I'm running this Solr query (via the Ruby Sunspot gem):

fq: ["type:Event"],
sort: "score desc",
q: "*:*",
defType: "edismax",
fl: "* score",
bq: ["registrations_count_i:[700 TO *]^10", "is_featured_bs:true^10"],
start: 0, rows: 30

or, for those who are more used to ruby:

Challenge.search do    
    boost(10) do
       with(:registrations_count).greater_than_or_equal_to(700)
    end

    boost(10) do
        with(:is_featured, true)
    end

    order_by :score, :desc
end

One document matches the first boost query, and the other matches the other boost query. They have the same boost value.

What I would expect is that both documents get the same score. But they don't, they get something like that

1.2011336 # score for 'unpopular' (featured)
0.6366436 # score for 'popular' (not featured)

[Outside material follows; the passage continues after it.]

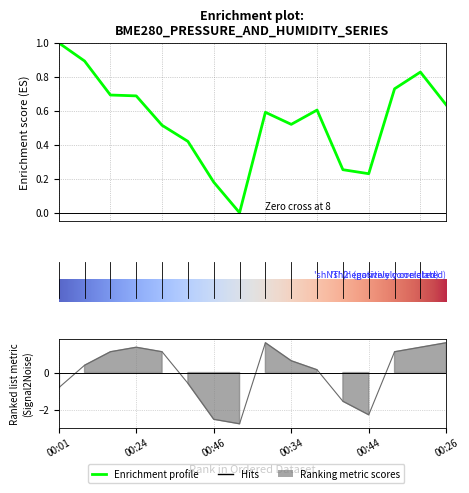

What is the label of the 11th point from the right?

00:39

I also checked that if i boost an attribute that they both have in common, they get the exact same score, and they do. I also tried to change the 700 value, to something like 7000, but it makes no difference (which makes total sense).

Can anyone explain why they get such a different score, while they both match one of the boost queries?


Solution

  • I'm guessing the confusion stems from "the queries being boosted by the same value" - that's not true - the boost is the score of the query itself, which is then amplified 10x by your ^10.

    The bq is additive - the score from the query is added to the score of the document (while boost is multiplicative, the score is multiplied by the boost query).

    If you instead want to add the same score value to the original query based on either one matching, you can use ^=10 which makes the query constant scoring (the score will be 10 for that term, regardless of the regular score of the document).

    Also, if you want to apply these factors independent of each other (instead of as a single, merged score with contributions from both factors), use multiple bq entries instead.